# [PERSYARATAN TUGAS 1]
Jawab pertanyaan berikut berdasarkan kutipan tentang pembangunan gedung bertingkat.
(a) Pada tahun berapa Indonesia mengalami krisis ekonomi yang sangat parah?
(b) Apa sikap investor asing terhadap Indonesia pada masa krisis itu?
(c) Berapa rentang usia bangunan yang diterbengkalaikan?
# [PERSYARATAN TUGAS 2]
Lanjutkan kutipan tentang gedung bertingkat yang terbengkalai akibat krisis ekonomi, mulai setelah kalimat terakhirnya.

# [KUTIPAN BACAAN]
-- -- --

2.1                Latar Belakang
Pembangunan gedung bertingkat merupakan salah satu dari wujud fisik dari industry konstruksi. Pada tahun 1997 Indonesia mengalami krisis ekonomi yang amat sangat parah. Mata uang rupiah seakan tidak ada nilainya, perusahaan yang menjadi penopang ekonomi Negara banyak mengalami kebangkrutan ditambah investor asing yang tidak mau lagi menanamkan modal di Indonesia.
Hal ini ternyata berdampak terhadap gedung-gedung bertingkat yang dibiayai oleh investor dihentikan untuk sementara pembangunannya sampai kondisi perekonomian Indonesia stabil. Tentunya usia bangunan yang diterbengkalaikan bervariasi antara 3 tahun sampai 10 tahun.

-- -- --

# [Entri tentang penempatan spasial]
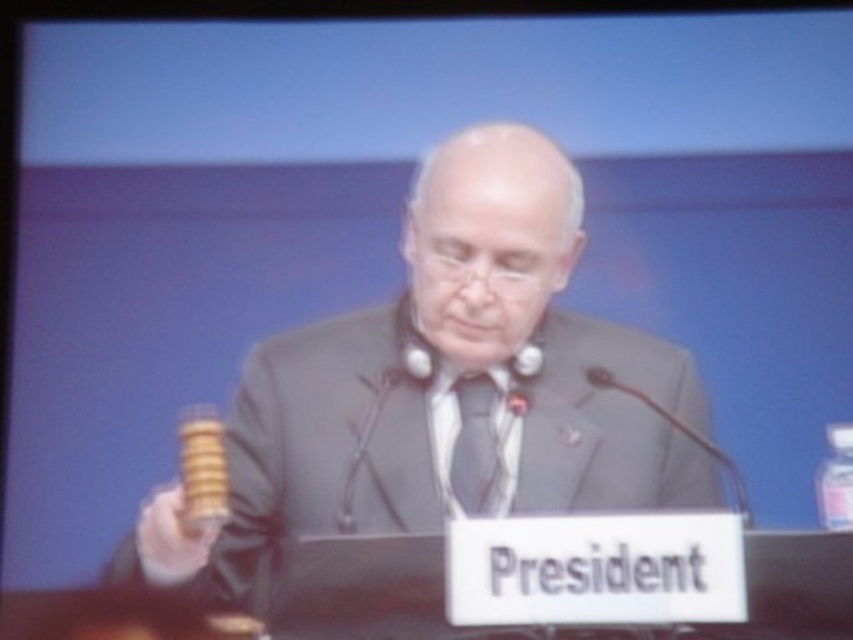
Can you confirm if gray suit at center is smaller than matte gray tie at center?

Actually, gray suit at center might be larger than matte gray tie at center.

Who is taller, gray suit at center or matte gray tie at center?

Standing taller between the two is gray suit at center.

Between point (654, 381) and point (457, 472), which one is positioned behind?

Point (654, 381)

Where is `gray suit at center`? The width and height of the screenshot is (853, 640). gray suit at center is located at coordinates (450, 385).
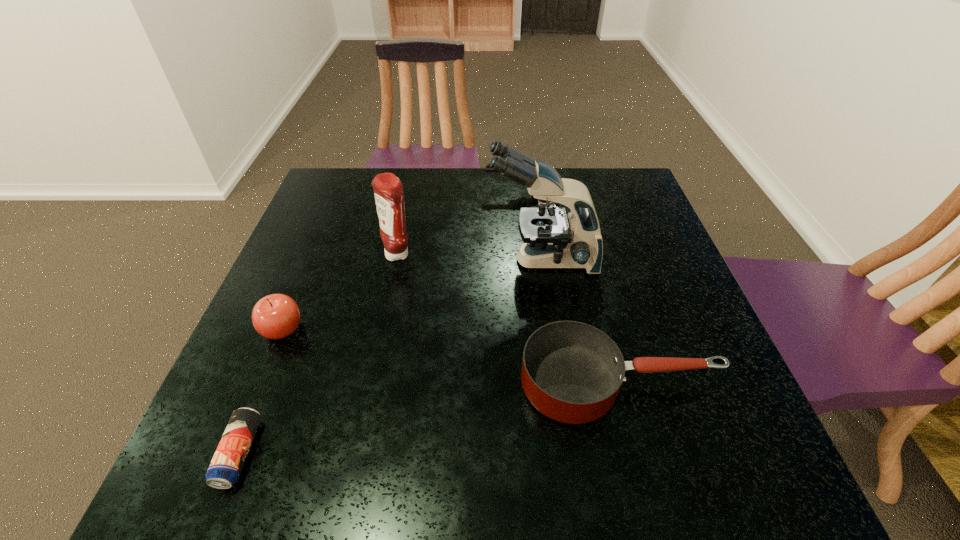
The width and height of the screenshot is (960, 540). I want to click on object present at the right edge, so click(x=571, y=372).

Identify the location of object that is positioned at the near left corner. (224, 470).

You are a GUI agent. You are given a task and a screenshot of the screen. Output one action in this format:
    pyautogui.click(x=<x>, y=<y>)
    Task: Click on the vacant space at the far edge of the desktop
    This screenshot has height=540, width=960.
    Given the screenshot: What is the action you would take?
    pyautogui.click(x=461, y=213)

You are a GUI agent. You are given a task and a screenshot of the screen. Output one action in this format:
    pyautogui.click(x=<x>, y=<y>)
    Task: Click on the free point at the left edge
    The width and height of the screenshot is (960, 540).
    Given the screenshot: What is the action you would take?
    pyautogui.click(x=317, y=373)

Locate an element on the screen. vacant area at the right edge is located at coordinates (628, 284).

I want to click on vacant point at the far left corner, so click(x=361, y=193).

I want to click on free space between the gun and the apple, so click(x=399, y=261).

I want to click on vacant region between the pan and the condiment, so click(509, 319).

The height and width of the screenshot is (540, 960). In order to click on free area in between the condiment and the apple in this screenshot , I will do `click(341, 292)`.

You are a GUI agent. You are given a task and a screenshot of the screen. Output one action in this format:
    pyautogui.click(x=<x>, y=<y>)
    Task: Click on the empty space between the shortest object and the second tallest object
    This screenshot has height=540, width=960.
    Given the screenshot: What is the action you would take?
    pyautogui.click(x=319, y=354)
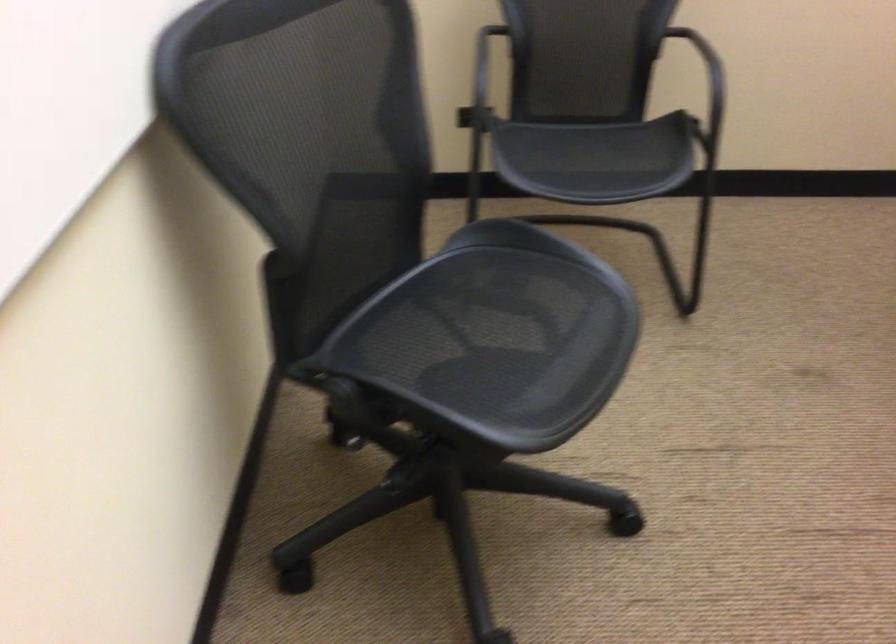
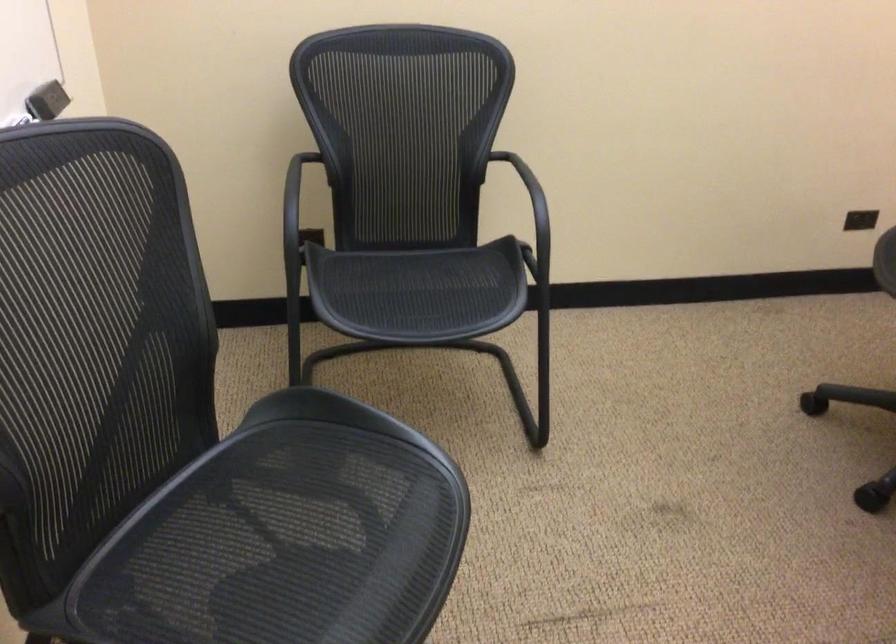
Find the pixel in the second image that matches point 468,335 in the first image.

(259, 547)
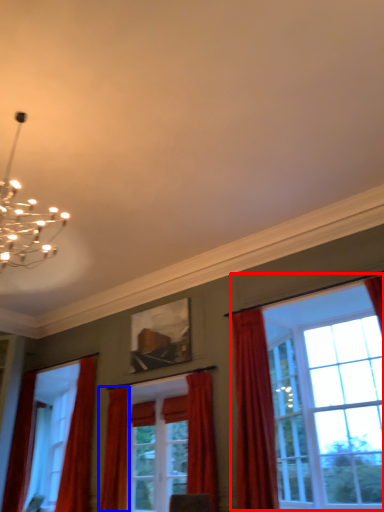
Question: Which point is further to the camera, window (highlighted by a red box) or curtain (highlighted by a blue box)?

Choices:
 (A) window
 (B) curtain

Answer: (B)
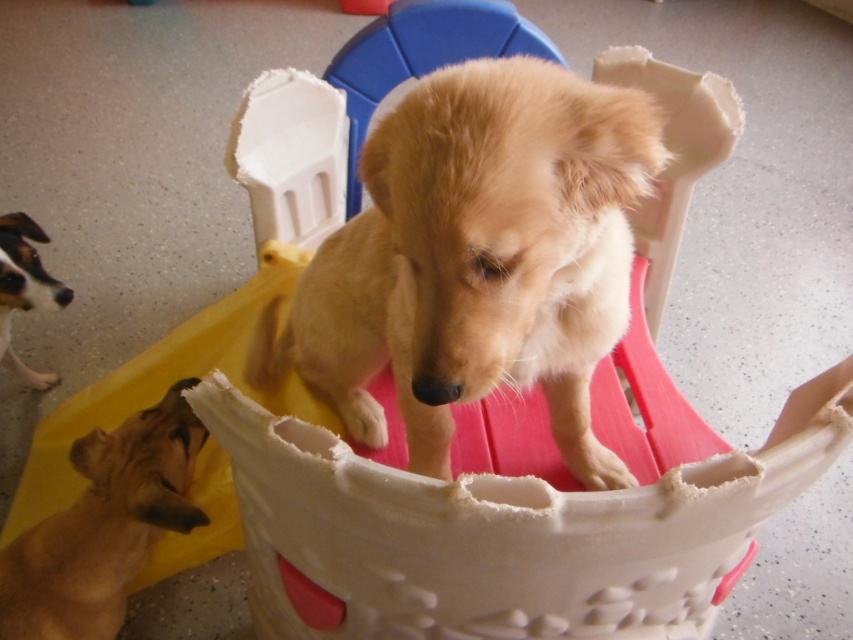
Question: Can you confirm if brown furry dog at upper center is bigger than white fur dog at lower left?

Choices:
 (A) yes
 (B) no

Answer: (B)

-- -- --

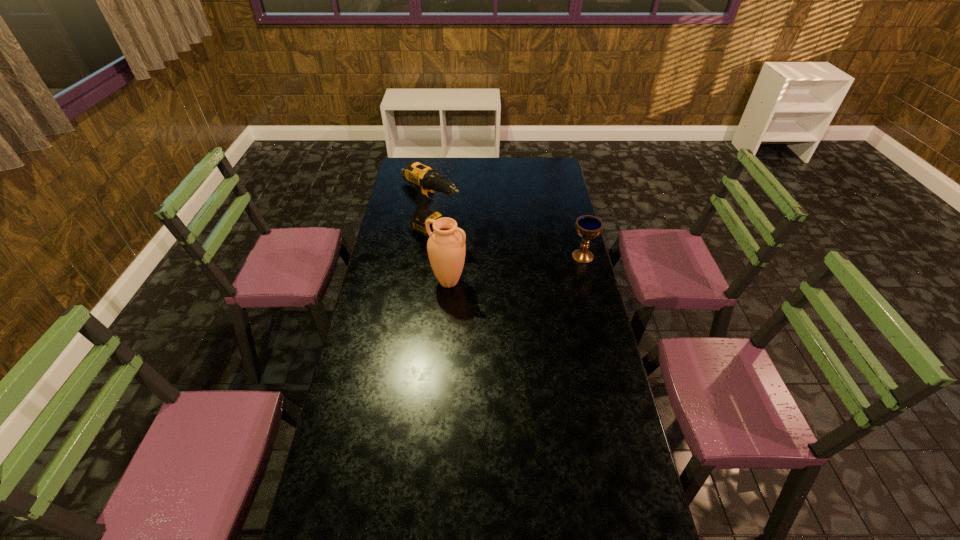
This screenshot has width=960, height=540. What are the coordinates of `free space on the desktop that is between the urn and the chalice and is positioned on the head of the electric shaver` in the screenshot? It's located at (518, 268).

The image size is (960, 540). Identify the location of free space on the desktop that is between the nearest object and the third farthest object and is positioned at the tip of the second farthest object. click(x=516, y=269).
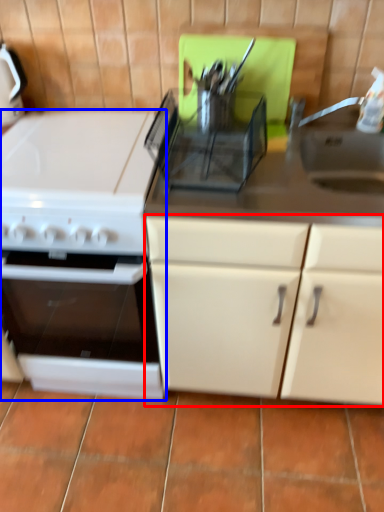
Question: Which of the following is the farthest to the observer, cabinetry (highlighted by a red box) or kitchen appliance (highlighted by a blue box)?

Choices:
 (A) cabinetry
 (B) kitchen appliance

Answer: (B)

-- -- --

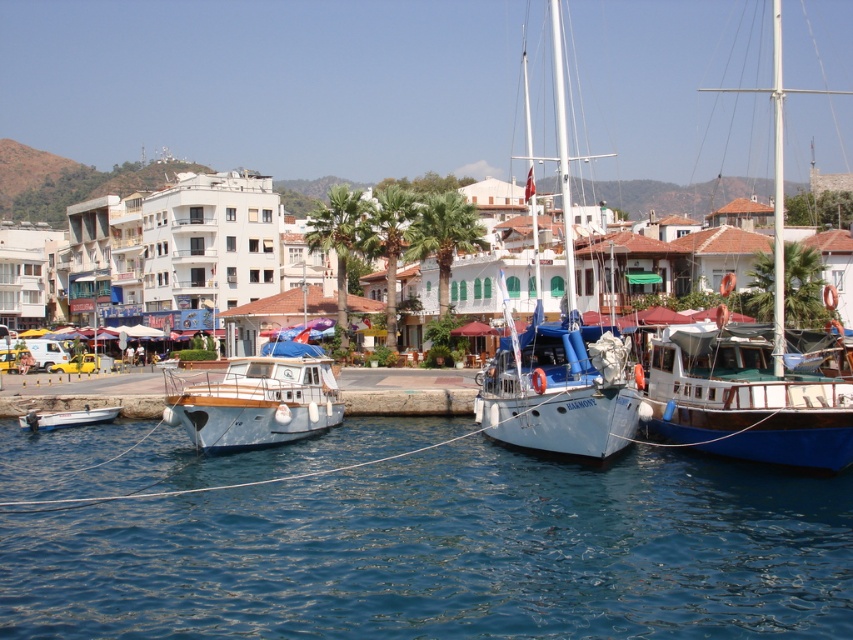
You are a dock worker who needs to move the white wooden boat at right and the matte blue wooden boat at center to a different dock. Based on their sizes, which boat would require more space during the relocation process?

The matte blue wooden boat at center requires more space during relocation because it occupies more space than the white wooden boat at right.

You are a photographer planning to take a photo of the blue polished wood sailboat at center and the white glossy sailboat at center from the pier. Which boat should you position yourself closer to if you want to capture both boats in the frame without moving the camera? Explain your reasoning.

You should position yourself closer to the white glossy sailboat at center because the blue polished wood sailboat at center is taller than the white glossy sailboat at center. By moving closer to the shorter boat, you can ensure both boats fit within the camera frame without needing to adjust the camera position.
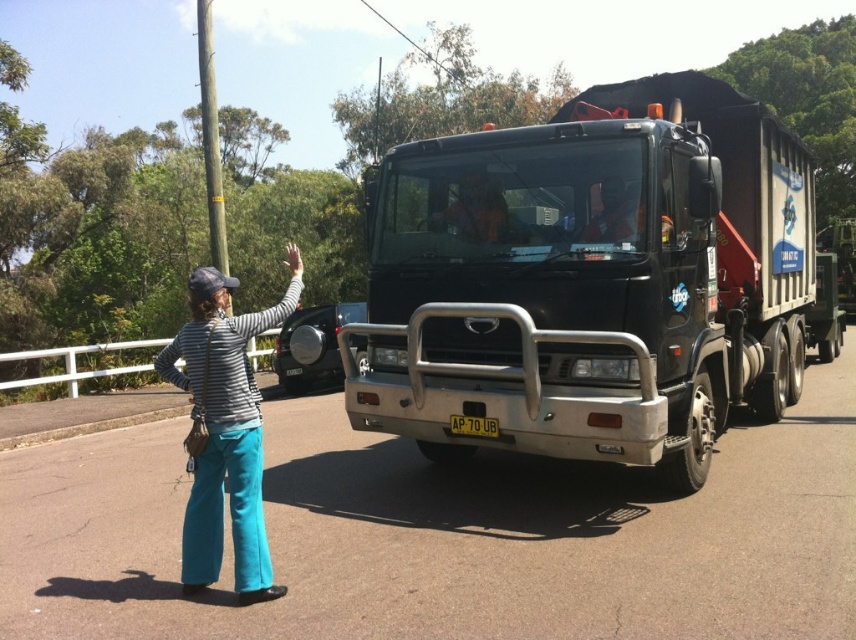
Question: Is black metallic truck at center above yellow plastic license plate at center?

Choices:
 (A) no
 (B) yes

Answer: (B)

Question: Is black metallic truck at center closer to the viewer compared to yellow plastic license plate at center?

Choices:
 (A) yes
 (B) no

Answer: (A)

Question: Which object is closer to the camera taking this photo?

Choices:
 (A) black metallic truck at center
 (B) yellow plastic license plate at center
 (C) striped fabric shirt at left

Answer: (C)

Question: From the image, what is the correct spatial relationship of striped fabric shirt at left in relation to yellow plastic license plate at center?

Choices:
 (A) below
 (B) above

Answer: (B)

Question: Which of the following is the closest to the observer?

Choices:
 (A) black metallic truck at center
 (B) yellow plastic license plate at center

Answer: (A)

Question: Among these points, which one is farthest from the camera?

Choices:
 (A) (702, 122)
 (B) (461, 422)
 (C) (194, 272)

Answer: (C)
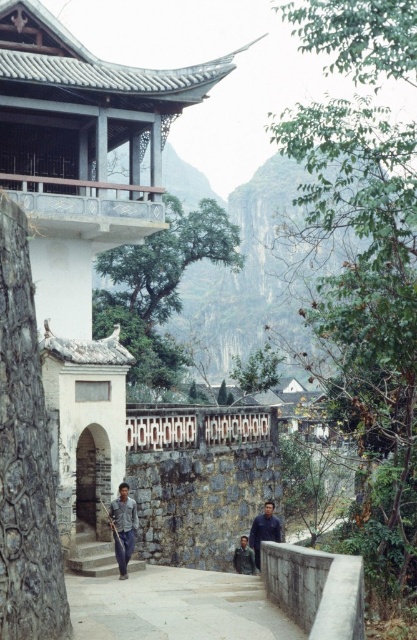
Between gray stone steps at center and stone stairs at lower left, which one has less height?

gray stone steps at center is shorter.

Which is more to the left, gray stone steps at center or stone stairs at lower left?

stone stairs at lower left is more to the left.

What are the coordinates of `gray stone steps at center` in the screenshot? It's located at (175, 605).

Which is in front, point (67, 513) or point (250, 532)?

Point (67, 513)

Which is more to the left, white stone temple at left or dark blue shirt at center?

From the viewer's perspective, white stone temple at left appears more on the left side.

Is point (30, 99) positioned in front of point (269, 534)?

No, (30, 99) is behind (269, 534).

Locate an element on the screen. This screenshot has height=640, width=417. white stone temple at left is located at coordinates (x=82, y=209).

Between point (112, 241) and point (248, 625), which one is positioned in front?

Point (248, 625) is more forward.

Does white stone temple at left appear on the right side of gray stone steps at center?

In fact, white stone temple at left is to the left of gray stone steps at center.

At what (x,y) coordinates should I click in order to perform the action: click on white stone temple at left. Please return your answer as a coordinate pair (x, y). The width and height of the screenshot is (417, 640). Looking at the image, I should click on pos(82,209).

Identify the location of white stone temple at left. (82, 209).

-- -- --

# [JAWABAN BENAR 1]
(a) Tahun 1997.
(b) Investor asing tidak mau lagi menanamkan modal di Indonesia.
(c) Antara 3 tahun sampai 10 tahun.

# [JAWABAN BENAR 2]
Bangunan tersebut secara alami mengalami penurunan kualitas seiring dengan bertambah usianya, dan ini dapat diartikan dengan berkurangya tingkat keamanan dan kenyamanan. Pertambahan usia bangunan bukan hanya satusatunya faktor yang menurunkan kualitas bangunan. Tidak jarang dijumpai bahwa bangunan mengalami kerusakan atau tingkat kenyamanan berkurang tidak lama setelah difungsikan. Beberapa faktor yang menimbulkan kerusakan pada bangunan antara lain disebabkan oleh: bencana alam (Gempa, angin kencang, tanah longsor, tsunami); kebakaran, kesalahan perencanaan, pelaksanaan atau pengawasan selama proses pembangunan, serta pengubahan fungsi dan penggunaan selama masa penggunaan.
Berdasarkan hasil penelitian kerusakan bangunan lebih banyak diakibatkan faktor kesalahan manusia (human error) dibandingkan dengan pengaruh bencana. Melalui kemajuan teknologi, dewasa ini perbaikan bangunan dapat dilakukan dengan berbagai alternatif yang sangat lugas, tergantung pada tingkat kerusakan yang dialami dan tujuan perbaikan. Dari hal-hal yang telah dikemukakan diatas penulis ingin menganalisa sejauh mana kelayakan bangunan untuk difungsikan kembali tanpa harus merubuhkan.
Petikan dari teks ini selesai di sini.